**Records from a collection**

>> BEGIN

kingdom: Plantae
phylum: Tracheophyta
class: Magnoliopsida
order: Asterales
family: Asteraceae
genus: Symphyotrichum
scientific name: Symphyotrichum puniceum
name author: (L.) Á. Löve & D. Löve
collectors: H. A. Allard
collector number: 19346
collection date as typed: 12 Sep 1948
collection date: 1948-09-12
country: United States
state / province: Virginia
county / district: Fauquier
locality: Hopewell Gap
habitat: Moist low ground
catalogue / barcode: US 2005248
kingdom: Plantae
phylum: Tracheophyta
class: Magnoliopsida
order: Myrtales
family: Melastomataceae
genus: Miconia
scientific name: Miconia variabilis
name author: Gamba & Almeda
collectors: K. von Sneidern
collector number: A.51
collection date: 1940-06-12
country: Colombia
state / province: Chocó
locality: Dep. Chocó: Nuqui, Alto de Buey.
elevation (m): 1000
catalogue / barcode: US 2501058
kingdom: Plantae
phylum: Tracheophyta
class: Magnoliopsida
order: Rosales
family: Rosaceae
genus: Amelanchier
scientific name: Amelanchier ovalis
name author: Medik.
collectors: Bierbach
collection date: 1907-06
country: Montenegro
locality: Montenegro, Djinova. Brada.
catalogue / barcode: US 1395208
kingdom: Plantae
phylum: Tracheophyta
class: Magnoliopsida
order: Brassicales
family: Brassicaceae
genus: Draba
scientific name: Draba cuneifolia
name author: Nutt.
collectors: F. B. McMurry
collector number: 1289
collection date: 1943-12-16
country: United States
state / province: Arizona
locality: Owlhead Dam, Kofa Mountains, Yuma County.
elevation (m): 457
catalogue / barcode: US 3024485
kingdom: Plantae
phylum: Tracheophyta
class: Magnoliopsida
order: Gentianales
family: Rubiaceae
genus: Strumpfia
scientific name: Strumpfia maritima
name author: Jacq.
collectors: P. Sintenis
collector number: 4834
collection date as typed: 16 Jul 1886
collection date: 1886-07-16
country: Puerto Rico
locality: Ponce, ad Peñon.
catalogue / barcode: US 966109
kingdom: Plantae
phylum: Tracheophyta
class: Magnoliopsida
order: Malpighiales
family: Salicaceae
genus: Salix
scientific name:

>> END

**WHAT IS ASKED**
Report each line above that contains the string "number", treating uppercase and lowercase as different.

**ANSWER BELOW**
collector number: 19346
collector number: A.51
collector number: 1289
collector number: 4834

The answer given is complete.